ASSIGNMENT: Return the records that follow unaltered. Omit every picture.
************
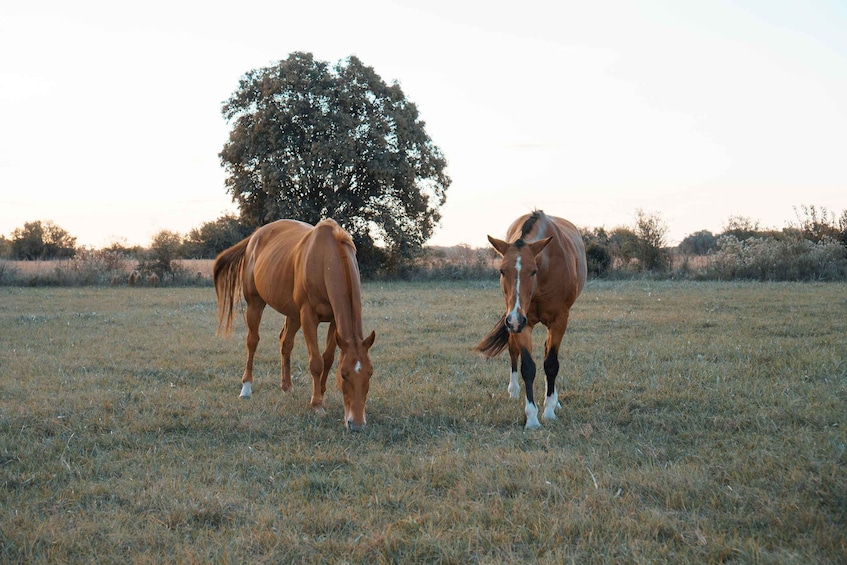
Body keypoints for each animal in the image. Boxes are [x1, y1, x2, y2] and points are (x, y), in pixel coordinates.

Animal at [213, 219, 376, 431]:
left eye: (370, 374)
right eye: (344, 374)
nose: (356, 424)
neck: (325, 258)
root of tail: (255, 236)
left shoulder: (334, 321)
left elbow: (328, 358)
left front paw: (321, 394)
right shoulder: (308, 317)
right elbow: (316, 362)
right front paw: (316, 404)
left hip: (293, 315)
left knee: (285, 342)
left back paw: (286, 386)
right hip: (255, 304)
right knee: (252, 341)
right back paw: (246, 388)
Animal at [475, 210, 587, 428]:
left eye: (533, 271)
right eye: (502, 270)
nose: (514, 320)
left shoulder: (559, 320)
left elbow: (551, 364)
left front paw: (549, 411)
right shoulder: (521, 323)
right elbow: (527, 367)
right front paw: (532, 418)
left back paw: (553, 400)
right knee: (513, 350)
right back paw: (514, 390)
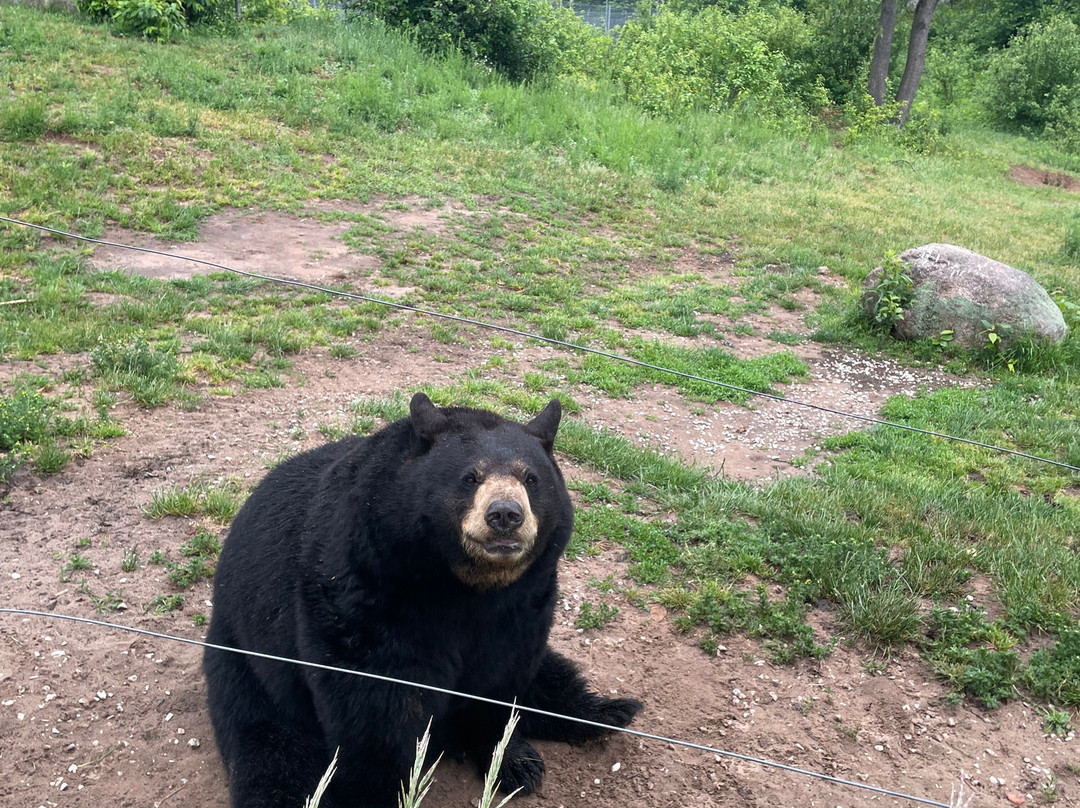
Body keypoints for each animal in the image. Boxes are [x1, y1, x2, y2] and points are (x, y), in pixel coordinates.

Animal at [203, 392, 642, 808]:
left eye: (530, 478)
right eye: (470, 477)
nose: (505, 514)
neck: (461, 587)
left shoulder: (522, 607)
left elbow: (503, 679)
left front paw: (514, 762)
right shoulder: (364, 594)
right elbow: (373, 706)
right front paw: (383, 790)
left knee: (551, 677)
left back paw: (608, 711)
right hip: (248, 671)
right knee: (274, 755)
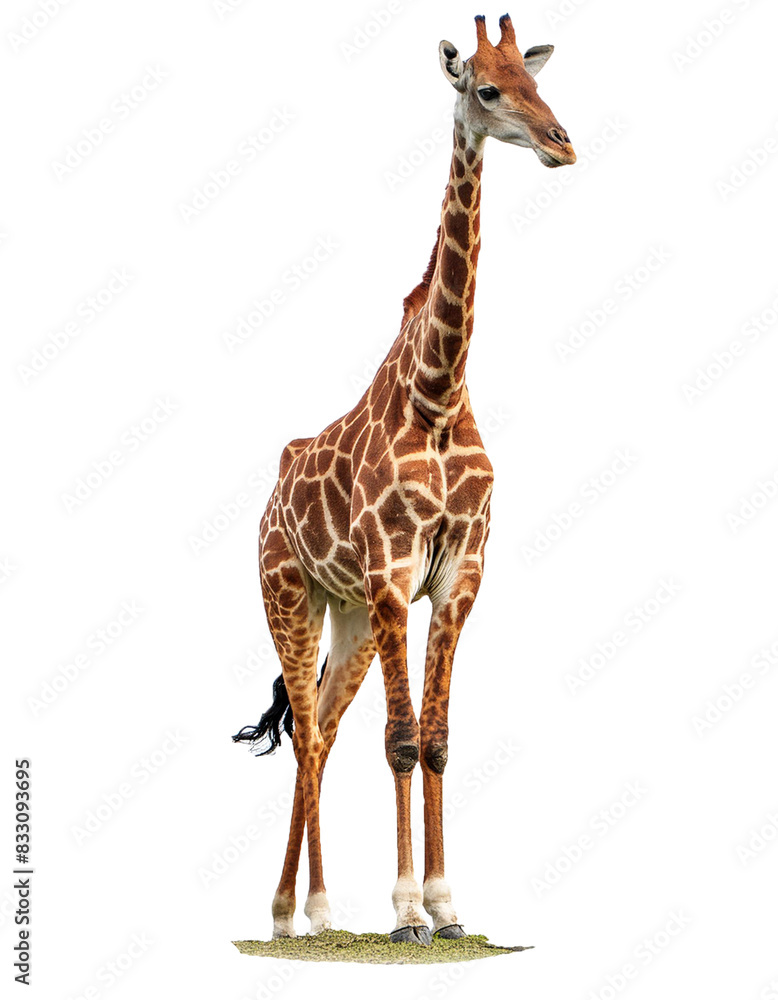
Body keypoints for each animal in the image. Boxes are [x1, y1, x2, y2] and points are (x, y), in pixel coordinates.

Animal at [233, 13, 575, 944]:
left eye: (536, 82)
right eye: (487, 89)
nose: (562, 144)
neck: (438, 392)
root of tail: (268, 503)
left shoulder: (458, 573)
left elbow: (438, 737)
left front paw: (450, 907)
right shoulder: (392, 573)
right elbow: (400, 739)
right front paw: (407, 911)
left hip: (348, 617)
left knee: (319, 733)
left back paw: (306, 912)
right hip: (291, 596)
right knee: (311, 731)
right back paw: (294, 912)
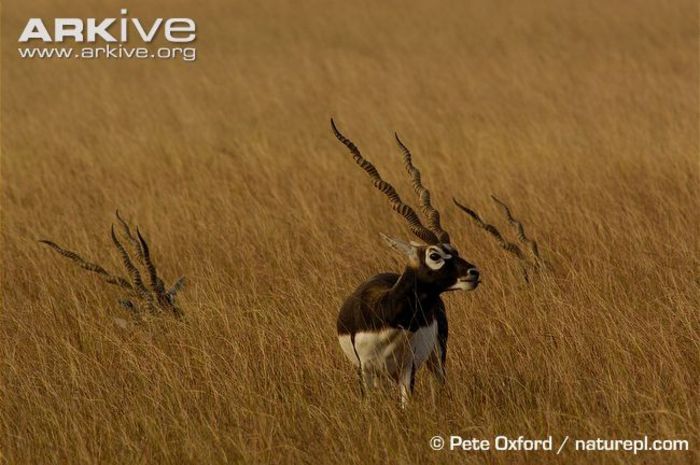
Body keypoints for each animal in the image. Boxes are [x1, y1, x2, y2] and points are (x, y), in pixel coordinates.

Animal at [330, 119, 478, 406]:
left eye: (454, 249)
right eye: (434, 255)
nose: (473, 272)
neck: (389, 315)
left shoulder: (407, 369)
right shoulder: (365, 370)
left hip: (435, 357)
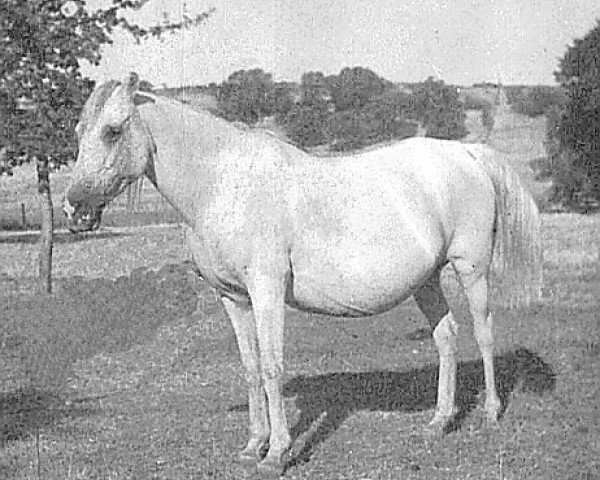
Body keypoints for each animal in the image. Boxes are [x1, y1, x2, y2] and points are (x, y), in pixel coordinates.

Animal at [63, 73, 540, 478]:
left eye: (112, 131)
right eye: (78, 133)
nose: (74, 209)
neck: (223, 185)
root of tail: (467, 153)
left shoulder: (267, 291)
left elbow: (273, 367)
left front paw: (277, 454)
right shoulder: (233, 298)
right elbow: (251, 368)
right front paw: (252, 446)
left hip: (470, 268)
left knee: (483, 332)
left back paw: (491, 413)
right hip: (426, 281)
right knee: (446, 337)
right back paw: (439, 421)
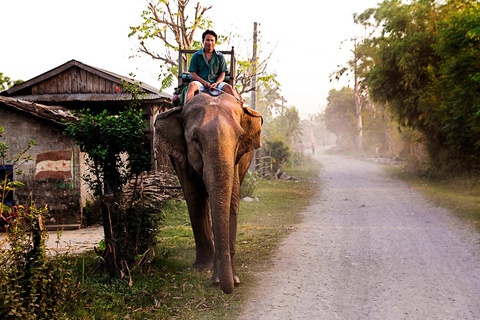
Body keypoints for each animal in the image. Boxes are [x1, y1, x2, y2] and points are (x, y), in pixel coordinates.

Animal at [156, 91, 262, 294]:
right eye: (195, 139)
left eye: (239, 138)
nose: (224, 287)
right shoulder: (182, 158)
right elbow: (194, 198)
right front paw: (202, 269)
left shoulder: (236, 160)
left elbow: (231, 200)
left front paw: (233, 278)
************
WRITTEN RESPONSE:
Body keypoints for each animal in the image. Boxes are [x1, y1, x2, y2] and points are (x, y), in pixel coordinates.

Animal at [213, 219, 376, 431]:
left eye: (370, 374)
right eye: (344, 374)
nose: (356, 424)
neck: (325, 258)
root of tail: (255, 236)
left shoulder: (334, 321)
left elbow: (328, 358)
left front paw: (321, 394)
right shoulder: (308, 317)
right elbow: (316, 362)
right front paw: (316, 404)
left hip: (293, 315)
left knee: (285, 342)
left back paw: (286, 386)
right hip: (255, 304)
right knee: (252, 341)
right back paw: (246, 388)
Animal at [475, 210, 587, 428]:
left eye: (533, 271)
right eye: (502, 270)
nose: (514, 320)
left shoulder: (559, 320)
left elbow: (551, 364)
left front paw: (549, 411)
right shoulder: (521, 323)
right elbow: (527, 367)
right front paw: (532, 418)
left back paw: (553, 400)
right knee: (513, 350)
right back paw: (514, 390)
Body keypoints for each animal in the image. Boxes are [x1, y1, x2, y2] and points are (x, y), in pixel coordinates.

Animal at [203, 392, 642, 808]:
left eye: (530, 478)
right eye: (470, 477)
nose: (505, 514)
neck: (461, 587)
left shoulder: (522, 607)
left elbow: (503, 679)
left front paw: (514, 762)
right shoulder: (364, 594)
right elbow: (373, 706)
right front paw: (383, 790)
left knee: (551, 677)
left back paw: (608, 711)
right hip: (248, 671)
right knee: (274, 755)
Body keypoints for each animal in the image. Boxes are [x1, y1, x2, y2] and points are (x, y), in pixel coordinates.

Animal at [233, 13, 575, 944]:
left eye: (536, 82)
right eye: (487, 89)
nose: (562, 144)
neck: (438, 392)
root of tail: (268, 503)
left shoulder: (458, 573)
left elbow: (438, 737)
left front paw: (450, 907)
right shoulder: (392, 573)
right elbow: (400, 739)
right front paw: (407, 911)
left hip: (348, 617)
left knee: (319, 733)
left back paw: (306, 912)
right hip: (291, 596)
right knee: (311, 731)
right back paw: (294, 912)
Body keypoints for each animal in the image. Boxes are [x1, y1, x2, y2] and points are (x, y), in pixel coordinates.

Animal at [330, 119, 478, 406]:
left eye: (454, 249)
right eye: (434, 255)
nose: (473, 272)
neck: (389, 315)
left shoulder: (407, 369)
right shoulder: (365, 370)
left hip: (435, 357)
Body keypoints for each animal in the image. Boxes are [x1, y1, x2, y2] and points are (x, y), in pixel coordinates.

Animal at [63, 73, 540, 478]:
left eye: (112, 131)
right eye: (78, 133)
nose: (74, 209)
neck: (223, 185)
root of tail: (467, 153)
left shoulder: (267, 291)
left elbow: (273, 367)
left front paw: (277, 454)
right shoulder: (233, 298)
right elbow: (251, 368)
right front paw: (252, 446)
left hip: (470, 268)
left knee: (483, 332)
left back paw: (491, 413)
right hip: (426, 281)
right knee: (446, 337)
right back paw: (439, 421)
Body keypoints for each animal in the image. Boxes are [x1, y1, x2, y2] and points are (x, y), in pixel coordinates.

Animal at [156, 91, 262, 294]:
right eye: (195, 139)
left eye: (239, 138)
nose: (224, 287)
right shoulder: (182, 158)
right elbow: (194, 198)
right front paw: (202, 269)
left shoulder: (236, 160)
left elbow: (231, 200)
left front paw: (233, 278)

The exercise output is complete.